WHAT THIS TASK INVOLVES — Reproduce the text read from each of the items below, replacing every instance of "TROs" with "road closure orders" and leaving everything else unchanged. Leave the pictures out of your answer.

────────

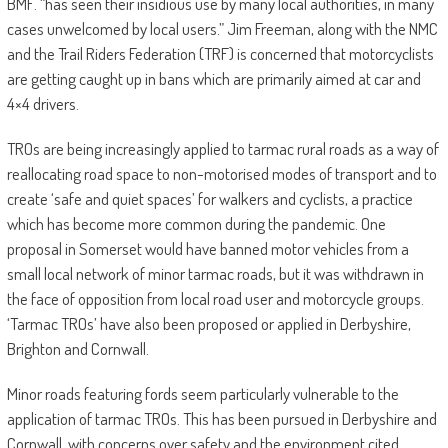
BMF. “has seen their insidious use by many local authorities, in many
cases unwelcomed by local users.” Jim Freeman, along with the NMC
and the Trail Riders Federation (TRF) is concerned that motorcyclists
are getting caught up in bans which are primarily aimed at car and
4×4 drivers.
TROs are being increasingly applied to tarmac rural roads as a way of
reallocating road space to non-motorised modes of transport and to
create ‘safe and quiet spaces’ for walkers and cyclists, a practice
which has become more common during the pandemic. One
proposal in Somerset would have banned motor vehicles from a
small local network of minor tarmac roads, but it was withdrawn in
the face of opposition from local road user and motorcycle groups.
‘Tarmac TROs’ have also been proposed or applied in Derbyshire,
Brighton and Cornwall.
Minor roads featuring fords seem particularly vulnerable to the
application of tarmac TROs. This has been pursued in Derbyshire and
Cornwall, with concerns over safety and the environment cited.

────────

TASK ANSWER —
BMF. “has seen their insidious use by many local authorities, in many
cases unwelcomed by local users.” Jim Freeman, along with the NMC
and the Trail Riders Federation (TRF) is concerned that motorcyclists
are getting caught up in bans which are primarily aimed at car and
4×4 drivers.
road closure orders are being increasingly applied to tarmac rural roads as a way of
reallocating road space to non-motorised modes of transport and to
create ‘safe and quiet spaces’ for walkers and cyclists, a practice
which has become more common during the pandemic. One
proposal in Somerset would have banned motor vehicles from a
small local network of minor tarmac roads, but it was withdrawn in
the face of opposition from local road user and motorcycle groups.
‘Tarmac road closure orders’ have also been proposed or applied in Derbyshire,
Brighton and Cornwall.
Minor roads featuring fords seem particularly vulnerable to the
application of tarmac road closure orders. This has been pursued in Derbyshire and
Cornwall, with concerns over safety and the environment cited.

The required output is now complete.